** Opening Working data block **

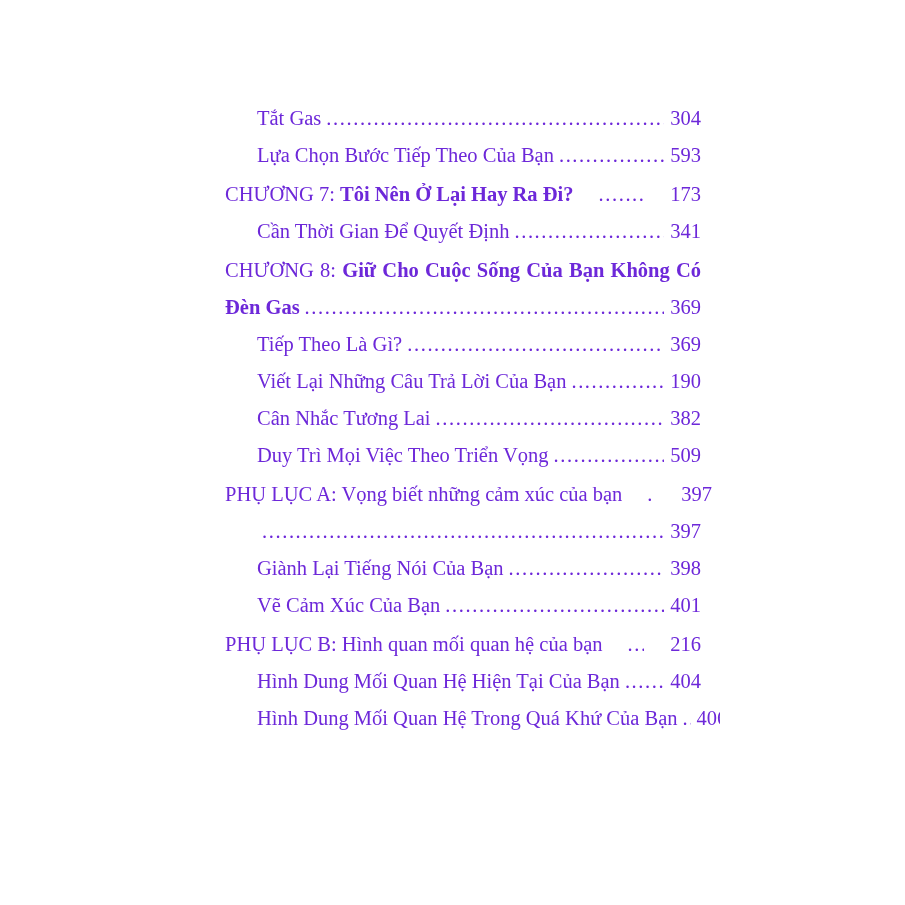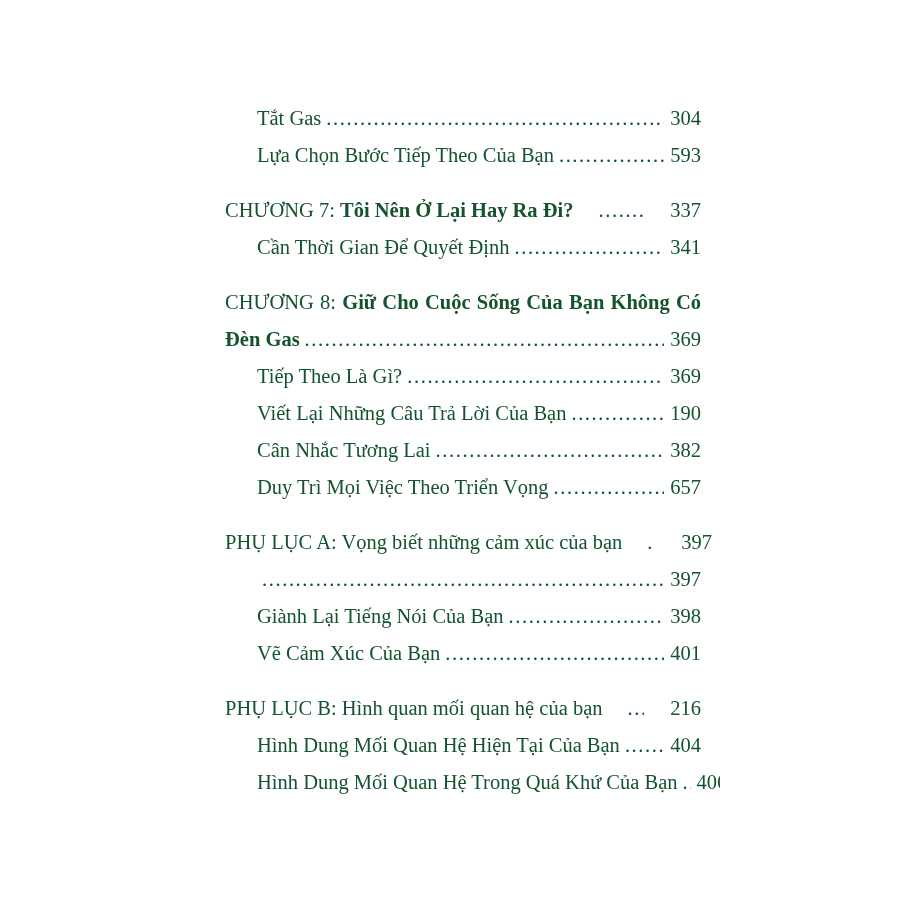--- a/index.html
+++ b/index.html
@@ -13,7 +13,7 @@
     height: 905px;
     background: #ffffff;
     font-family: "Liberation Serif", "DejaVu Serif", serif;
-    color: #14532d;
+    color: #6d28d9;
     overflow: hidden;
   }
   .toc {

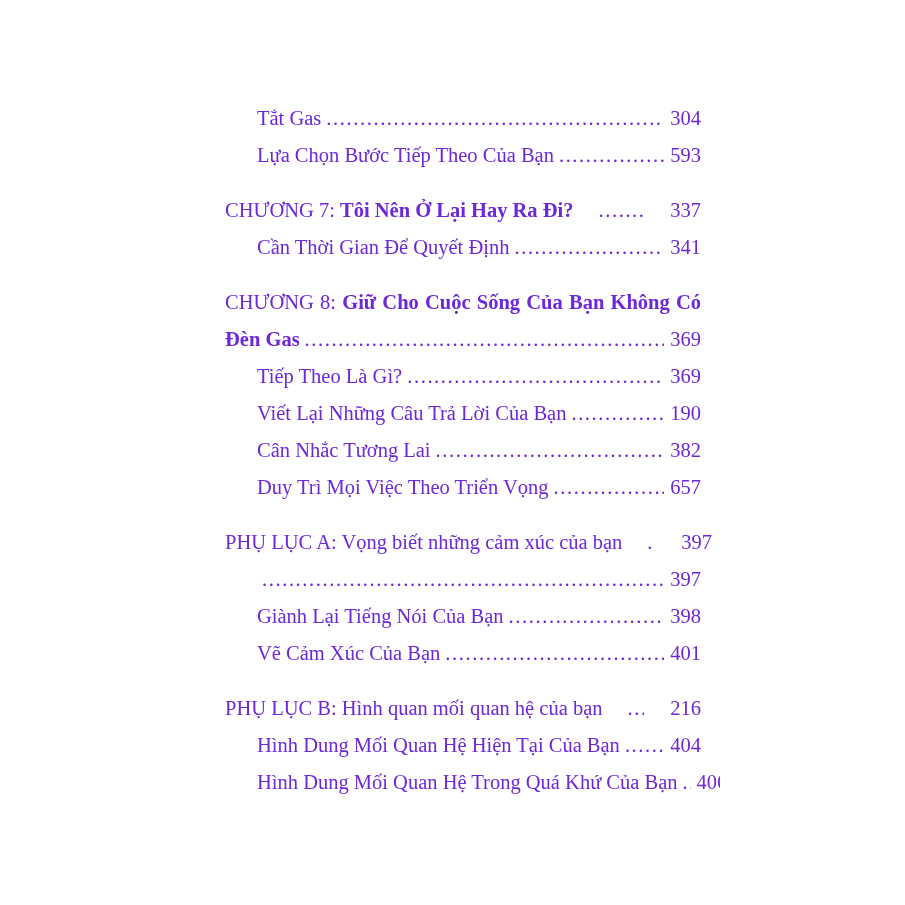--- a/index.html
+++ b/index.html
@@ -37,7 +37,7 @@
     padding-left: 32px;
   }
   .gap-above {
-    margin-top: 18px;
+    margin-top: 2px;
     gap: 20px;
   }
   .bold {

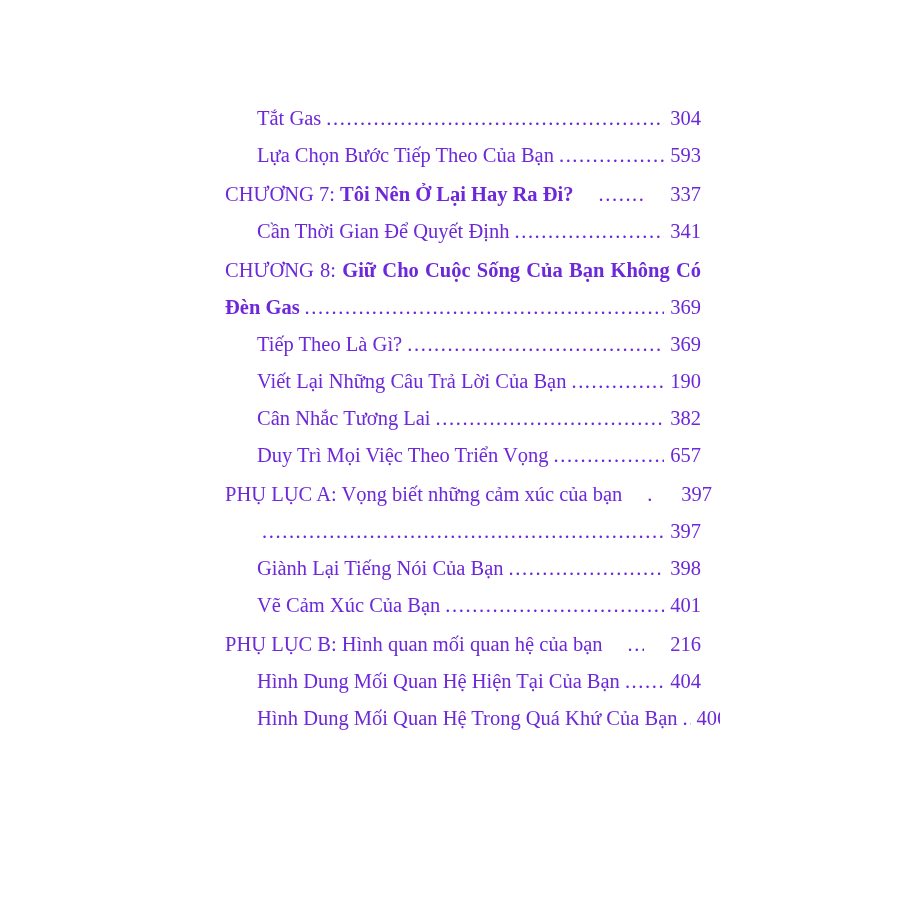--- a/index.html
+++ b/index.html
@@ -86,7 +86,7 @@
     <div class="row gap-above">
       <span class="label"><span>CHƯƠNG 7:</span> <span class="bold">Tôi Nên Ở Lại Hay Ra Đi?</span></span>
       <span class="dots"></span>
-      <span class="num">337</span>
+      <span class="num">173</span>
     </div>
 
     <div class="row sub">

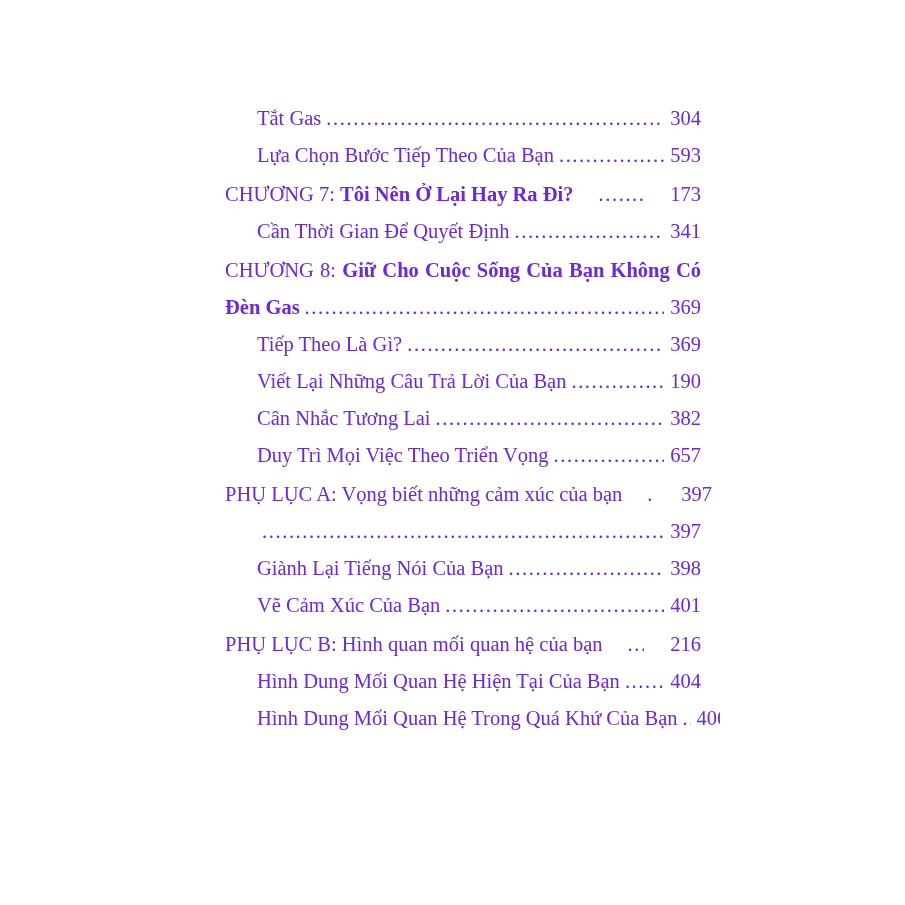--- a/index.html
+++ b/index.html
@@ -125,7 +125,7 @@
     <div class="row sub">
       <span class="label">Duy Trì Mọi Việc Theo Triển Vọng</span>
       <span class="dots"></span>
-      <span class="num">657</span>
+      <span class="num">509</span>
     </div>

** Closing Working data block **

** Aim of the exercise **
From the entries, report each line that includes the word "span".

** Task output **
       <span class="label"><span>CHƯƠNG 7:</span> <span class="bold">Tôi Nên Ở Lại Hay Ra Đi?</span></span>
       <span class="dots"></span>
-      <span class="num">337</span>
+      <span class="num">173</span>
       <span class="label">Duy Trì Mọi Việc Theo Triển Vọng</span>
       <span class="dots"></span>
-      <span class="num">657</span>
+      <span class="num">509</span>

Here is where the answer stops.